Steve Broome and Rebecca Daddow discuss a Whole Person Recovery (RSA Journal Winter issue 2010) – under which the results of the activity are paid for, rather than the condition-treatment. In this case, the focus is people who need help with drug and alcohol addictions. The person with the condition is centrally involved in choosing how their own condition will be treated. This is an example of the topical ‘outcome-based-payment-by-results’ model for financing public services. It is a move to treat public funding as an investment in recovery, rather than risk financing services which perpetuate dependency (both by service users and service providers). Interesting implications flow from this:
- there is good evidence that if people with long term conditions (such a diabetes) are involved in their own condition management, it mitigates their symptoms
- part of the challenge of providing services (especially ‘care’ services) is that service users relate both to the service-as-service, but also as an ‘object’ to which they relate through ‘acting out’ whatever has to be communicated that cannot be said, directly.
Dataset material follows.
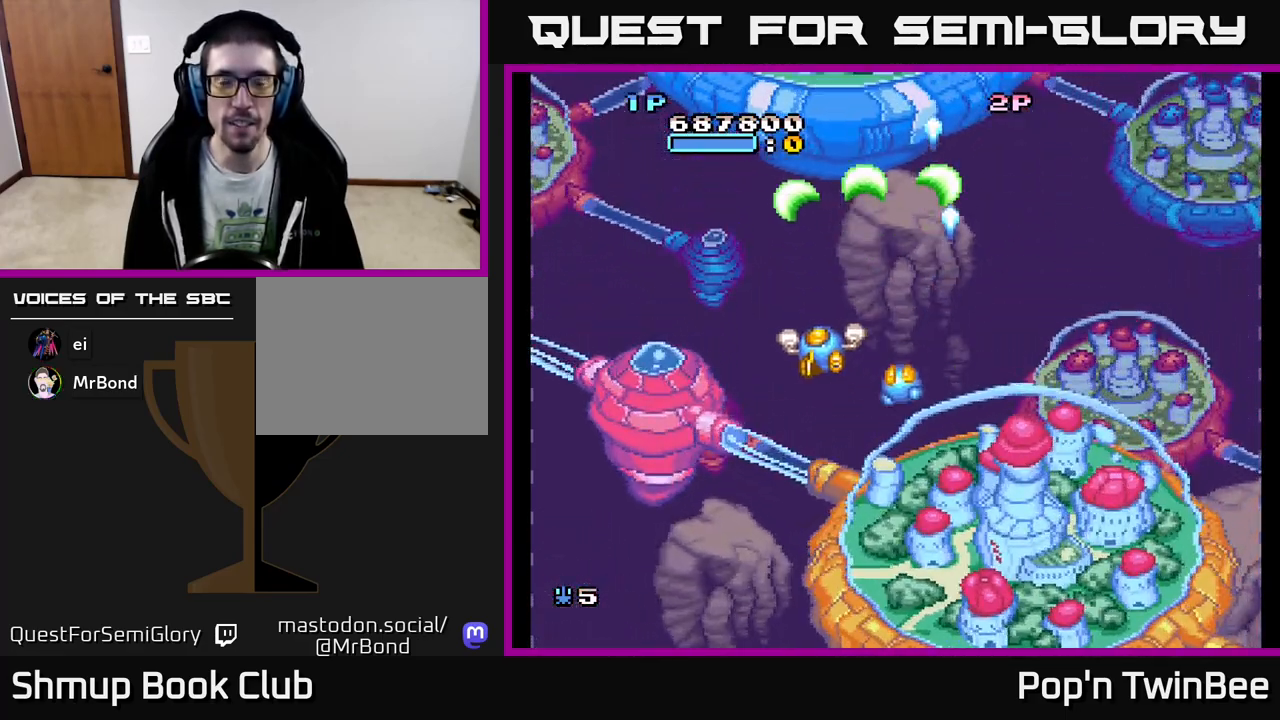
{"buttons": ["A"], "events": [[83, "DPAD_UP", "up"], [133, "DPAD_LEFT", "up"]]}
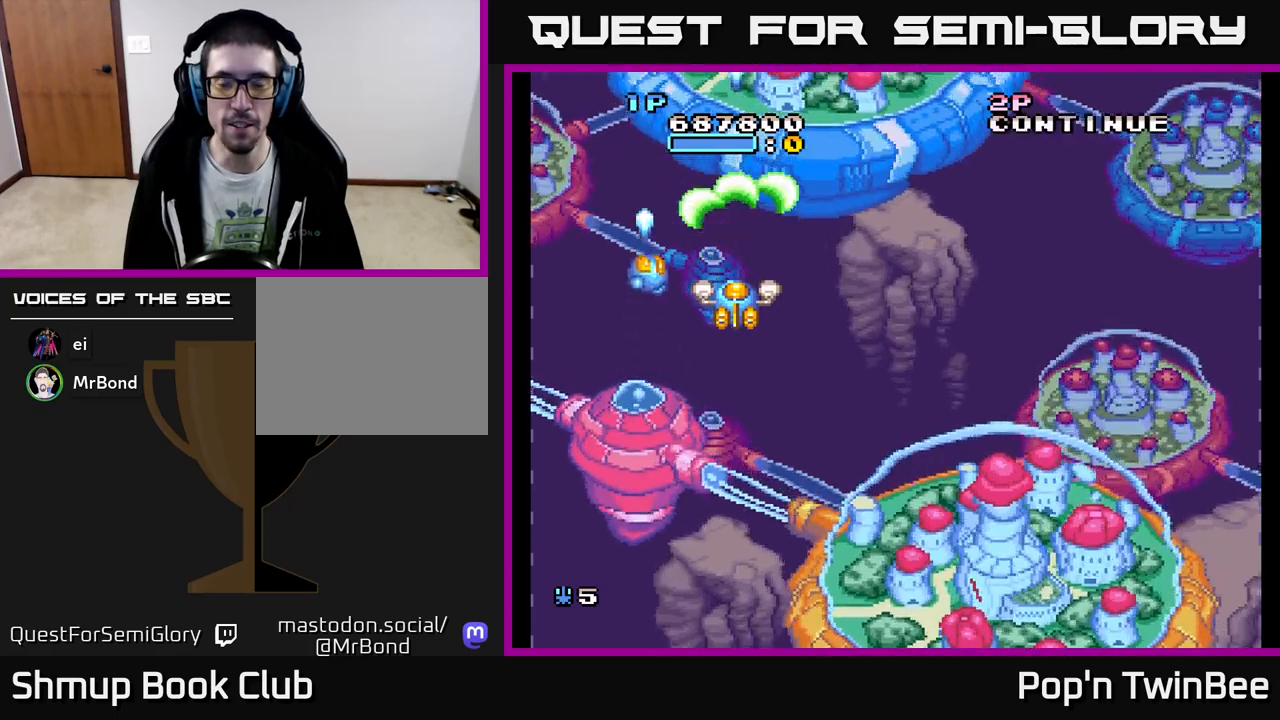
{"buttons": [], "events": [[100, "DPAD_RIGHT", "down"], [250, "A", "up"], [250, "DPAD_RIGHT", "up"]]}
The whole project of ‘payment-by-results’ has yet to take this into account
- to what extent can we change behaviour without changing context – either external or internal? If I am involved in my own cure, I am changing my internal context – even if the external context I am in is resistant to change. My relationship with significant others (as intimate companions with whom I have a real relationship) are critical in this.
- The behavioural economics’ change projects of governments eg Mindspace place an emphasis on both the ‘companion/adviser’ who accompanies you in your change; and the self-shaping use of narratives and goal setting to get me to stick to my commitments to my goals.